BTW I'm not a RPC fanboy by any means. Yes, I've used them and helped develop them, but I've also used and developed other approaches too.

What I'm trying to say is that RPC has its place. But a bit like ACID transactions, it can be (and has been) easily misused. There are better approaches these days for many of the things we'd once have considered the domain of RPC. But that doesn't mean RPC can't and shouldn't be used. As with everything, such as which language to use, which database, which communication protocol etc., you need to be aware of the pros and cons. This is an education problem more than a technical problem.
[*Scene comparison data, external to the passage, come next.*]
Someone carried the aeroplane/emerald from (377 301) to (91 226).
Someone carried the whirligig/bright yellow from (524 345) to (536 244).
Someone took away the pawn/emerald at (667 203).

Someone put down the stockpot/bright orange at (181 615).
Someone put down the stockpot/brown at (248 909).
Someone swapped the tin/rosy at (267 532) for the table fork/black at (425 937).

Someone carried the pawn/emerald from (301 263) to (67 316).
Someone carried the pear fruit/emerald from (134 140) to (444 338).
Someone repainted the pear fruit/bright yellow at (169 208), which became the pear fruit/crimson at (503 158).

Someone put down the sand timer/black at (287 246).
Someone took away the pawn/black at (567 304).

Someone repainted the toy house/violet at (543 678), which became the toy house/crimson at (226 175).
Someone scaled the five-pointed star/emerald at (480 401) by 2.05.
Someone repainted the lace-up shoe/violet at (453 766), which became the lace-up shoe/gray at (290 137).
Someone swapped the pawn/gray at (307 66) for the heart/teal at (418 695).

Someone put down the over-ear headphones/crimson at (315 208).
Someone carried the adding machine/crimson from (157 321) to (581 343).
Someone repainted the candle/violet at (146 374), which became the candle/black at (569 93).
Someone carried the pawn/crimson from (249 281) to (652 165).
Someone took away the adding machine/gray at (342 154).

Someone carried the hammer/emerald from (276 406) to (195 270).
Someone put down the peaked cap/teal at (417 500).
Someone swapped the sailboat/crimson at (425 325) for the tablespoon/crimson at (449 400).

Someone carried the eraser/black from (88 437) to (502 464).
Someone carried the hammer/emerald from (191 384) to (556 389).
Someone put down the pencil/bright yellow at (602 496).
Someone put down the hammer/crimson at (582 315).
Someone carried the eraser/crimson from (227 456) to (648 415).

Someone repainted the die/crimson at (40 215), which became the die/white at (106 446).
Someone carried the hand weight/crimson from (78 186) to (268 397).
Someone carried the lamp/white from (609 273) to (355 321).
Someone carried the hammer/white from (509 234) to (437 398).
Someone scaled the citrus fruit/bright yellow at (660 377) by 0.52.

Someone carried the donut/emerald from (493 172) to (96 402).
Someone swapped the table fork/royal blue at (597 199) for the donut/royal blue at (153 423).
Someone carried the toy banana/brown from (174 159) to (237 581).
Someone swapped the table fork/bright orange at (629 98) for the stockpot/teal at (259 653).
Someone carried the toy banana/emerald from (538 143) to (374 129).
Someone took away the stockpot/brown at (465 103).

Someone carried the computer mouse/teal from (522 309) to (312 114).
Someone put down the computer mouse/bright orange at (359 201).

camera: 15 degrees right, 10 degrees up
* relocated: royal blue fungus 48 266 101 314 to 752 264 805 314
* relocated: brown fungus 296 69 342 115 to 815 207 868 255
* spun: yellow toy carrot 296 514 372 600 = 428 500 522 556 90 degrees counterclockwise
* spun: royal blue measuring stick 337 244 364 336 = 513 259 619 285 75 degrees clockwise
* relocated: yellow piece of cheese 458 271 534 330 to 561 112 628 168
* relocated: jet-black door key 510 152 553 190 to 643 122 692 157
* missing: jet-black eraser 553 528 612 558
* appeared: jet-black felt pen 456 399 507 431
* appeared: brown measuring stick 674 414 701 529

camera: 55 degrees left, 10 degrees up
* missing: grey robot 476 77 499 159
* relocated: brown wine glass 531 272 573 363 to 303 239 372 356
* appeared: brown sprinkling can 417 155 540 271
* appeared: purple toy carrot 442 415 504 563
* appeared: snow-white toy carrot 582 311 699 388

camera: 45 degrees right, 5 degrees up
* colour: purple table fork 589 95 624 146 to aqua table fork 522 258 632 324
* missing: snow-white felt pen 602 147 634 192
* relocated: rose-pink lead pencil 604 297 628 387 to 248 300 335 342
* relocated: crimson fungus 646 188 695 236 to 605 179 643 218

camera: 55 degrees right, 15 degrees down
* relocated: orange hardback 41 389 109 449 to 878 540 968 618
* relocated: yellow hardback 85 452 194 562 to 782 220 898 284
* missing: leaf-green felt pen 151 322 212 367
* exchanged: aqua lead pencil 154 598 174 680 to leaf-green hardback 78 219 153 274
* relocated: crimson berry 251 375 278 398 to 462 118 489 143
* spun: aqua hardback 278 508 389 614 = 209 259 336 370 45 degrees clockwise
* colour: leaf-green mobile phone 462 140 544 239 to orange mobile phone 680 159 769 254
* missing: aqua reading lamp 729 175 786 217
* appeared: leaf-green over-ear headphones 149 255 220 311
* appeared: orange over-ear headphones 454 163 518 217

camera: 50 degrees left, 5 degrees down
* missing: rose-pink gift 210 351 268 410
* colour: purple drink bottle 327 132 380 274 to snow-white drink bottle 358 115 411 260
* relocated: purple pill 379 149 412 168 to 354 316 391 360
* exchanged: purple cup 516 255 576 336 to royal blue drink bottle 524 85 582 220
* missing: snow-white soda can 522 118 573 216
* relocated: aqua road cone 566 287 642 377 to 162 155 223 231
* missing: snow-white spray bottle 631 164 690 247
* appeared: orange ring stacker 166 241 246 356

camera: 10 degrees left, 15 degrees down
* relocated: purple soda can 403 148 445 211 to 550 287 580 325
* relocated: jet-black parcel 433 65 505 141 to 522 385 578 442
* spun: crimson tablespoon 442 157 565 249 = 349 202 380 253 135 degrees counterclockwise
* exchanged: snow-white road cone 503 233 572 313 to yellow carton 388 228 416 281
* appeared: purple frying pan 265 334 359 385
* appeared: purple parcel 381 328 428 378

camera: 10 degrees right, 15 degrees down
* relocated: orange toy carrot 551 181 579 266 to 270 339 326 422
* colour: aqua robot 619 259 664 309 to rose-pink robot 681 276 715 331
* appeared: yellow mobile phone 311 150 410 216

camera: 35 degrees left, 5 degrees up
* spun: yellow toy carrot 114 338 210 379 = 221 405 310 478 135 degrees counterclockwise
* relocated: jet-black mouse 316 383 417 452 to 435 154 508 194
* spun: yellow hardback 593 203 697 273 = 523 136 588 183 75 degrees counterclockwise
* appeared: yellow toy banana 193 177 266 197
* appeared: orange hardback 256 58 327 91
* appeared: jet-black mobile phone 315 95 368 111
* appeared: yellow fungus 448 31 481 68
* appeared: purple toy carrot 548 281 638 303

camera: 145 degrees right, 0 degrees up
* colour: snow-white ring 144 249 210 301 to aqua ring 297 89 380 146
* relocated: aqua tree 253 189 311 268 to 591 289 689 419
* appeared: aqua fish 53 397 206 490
I also agree with Steve around Erlang (in fact it was Steve who put me on to it a while back). A very nice language. Now if only I could find the time to get back to it.

Thursday, March 12, 2009

Congratulations Barbara!

Barbara Liskov won the Turing Award! This is really good news. I met Barbara a few times, starting during my PhD days. At that point she was leading the Argus project in transactions and replication, which was relevant to my own research. Thoroughly deserved. Well done Barbara.

Wednesday, March 04, 2009

DOA 2009

I'm co-chairing DOA again. Check out the CfP for 2009.

HPTS 2009

HPTS is probably my favourite workshop/conference. I've been lucky enough to be able to attend every one since the 1990's and hopefully this year will be no different. The CfP is now up, so take a look.